Dataset excerpt »
▽

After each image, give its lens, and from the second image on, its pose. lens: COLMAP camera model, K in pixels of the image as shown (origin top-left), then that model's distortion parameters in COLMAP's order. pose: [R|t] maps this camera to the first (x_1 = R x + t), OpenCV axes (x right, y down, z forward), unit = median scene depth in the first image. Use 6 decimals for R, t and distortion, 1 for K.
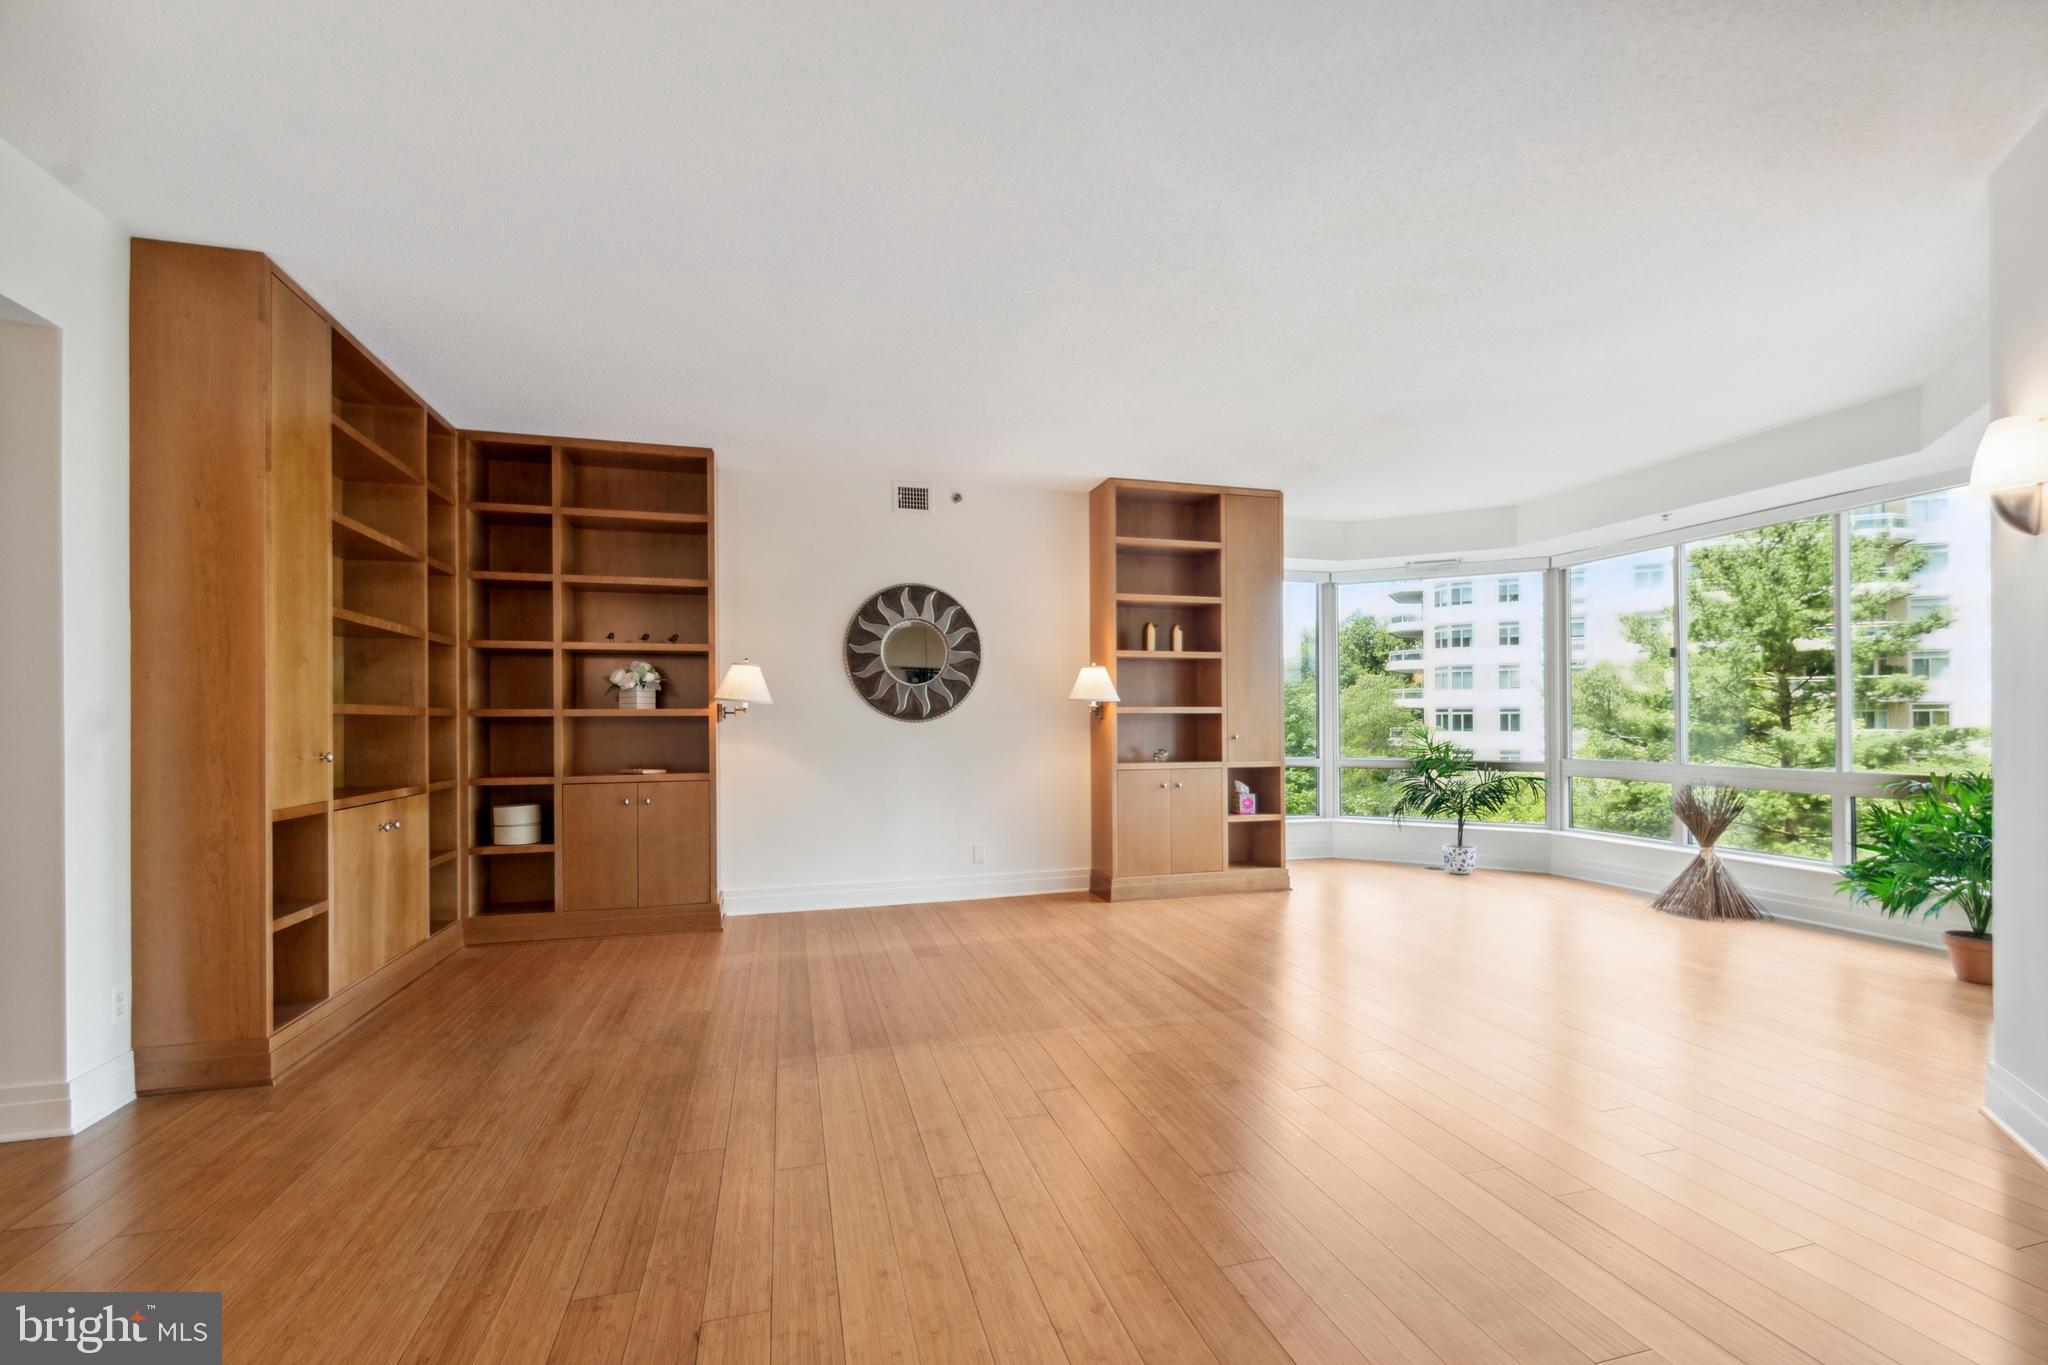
lens RADIAL K [[928.4, 0, 1070.2], [0, 928.4, 717.3], [0, 0, 1]] dist [0.001479, -0.000510]
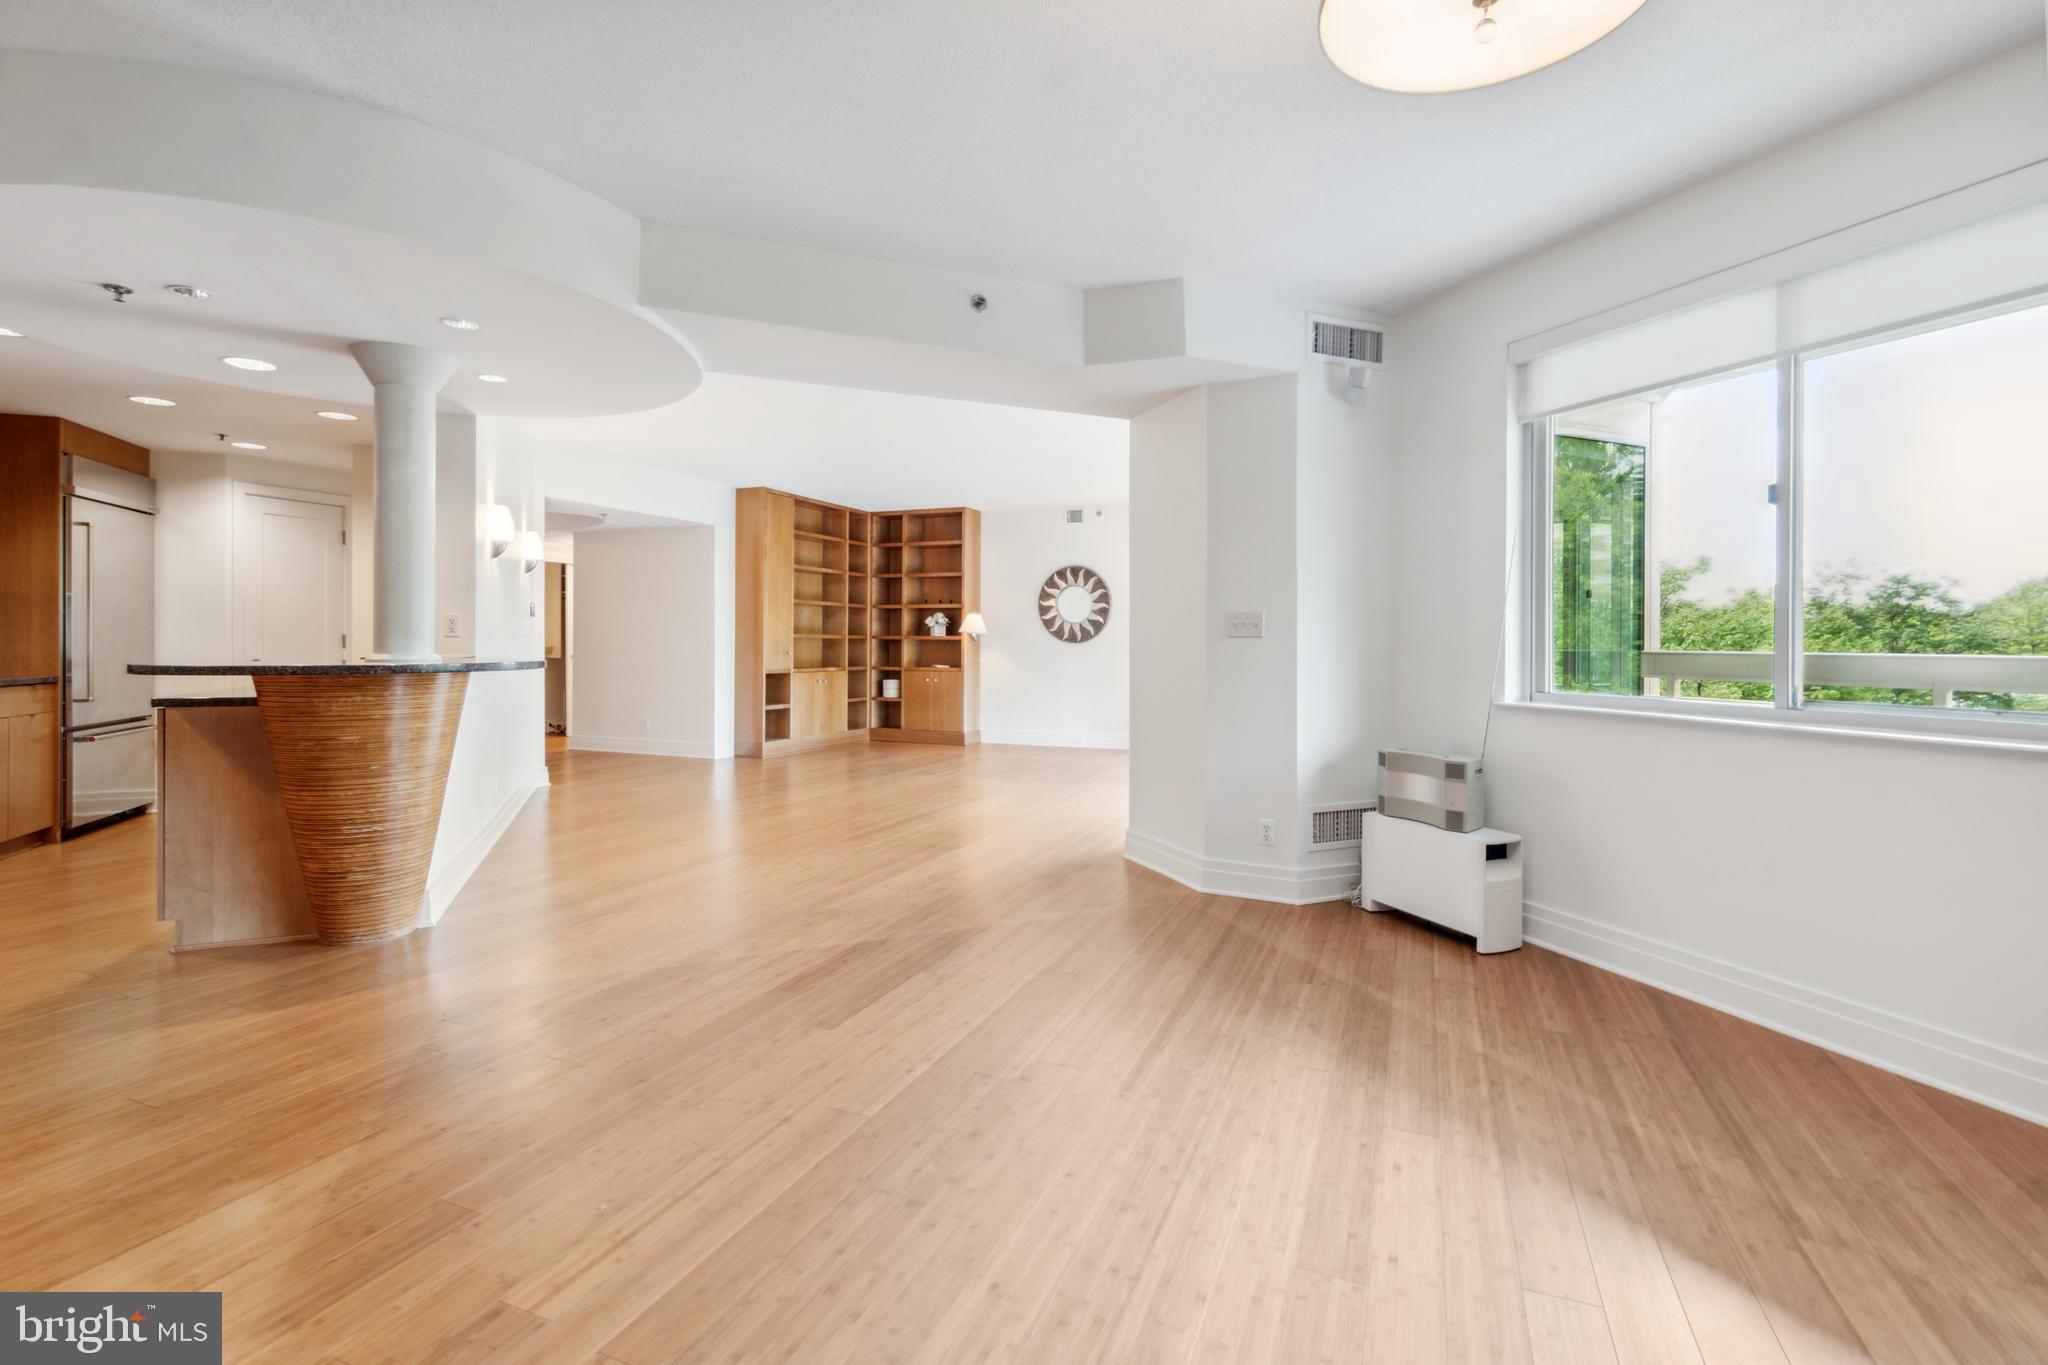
lens RADIAL K [[928.4, 0, 1044.7], [0, 928.4, 650.1], [0, 0, 1]] dist [0.001479, -0.000510]
pose [[0.766752, 0.014879, -0.641771, 1.048659], [-0.009480, 0.999885, 0.011856, -0.004357], [0.641874, -0.003007, 0.766805, -0.434779]]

△

Task prompt » Retype each line of the listing above word for word. Exclude the pictures.

Solution »
After each image, give its lens, and from the second image on, its pose. lens: COLMAP camera model, K in pixels of the image as shown (origin top-left), then that model's distortion parameters in COLMAP's order. pose: [R|t] maps this camera to the first (x_1 = R x + t), OpenCV axes (x right, y down, z forward), unit = median scene depth in the first image. Use 6 decimals for R, t and distortion, 1 for K.
lens RADIAL K [[928.4, 0, 1070.2], [0, 928.4, 717.3], [0, 0, 1]] dist [0.001479, -0.000510]
lens RADIAL K [[928.4, 0, 1044.7], [0, 928.4, 650.1], [0, 0, 1]] dist [0.001479, -0.000510]
pose [[0.766752, 0.014879, -0.641771, 1.048659], [-0.009480, 0.999885, 0.011856, -0.004357], [0.641874, -0.003007, 0.766805, -0.434779]]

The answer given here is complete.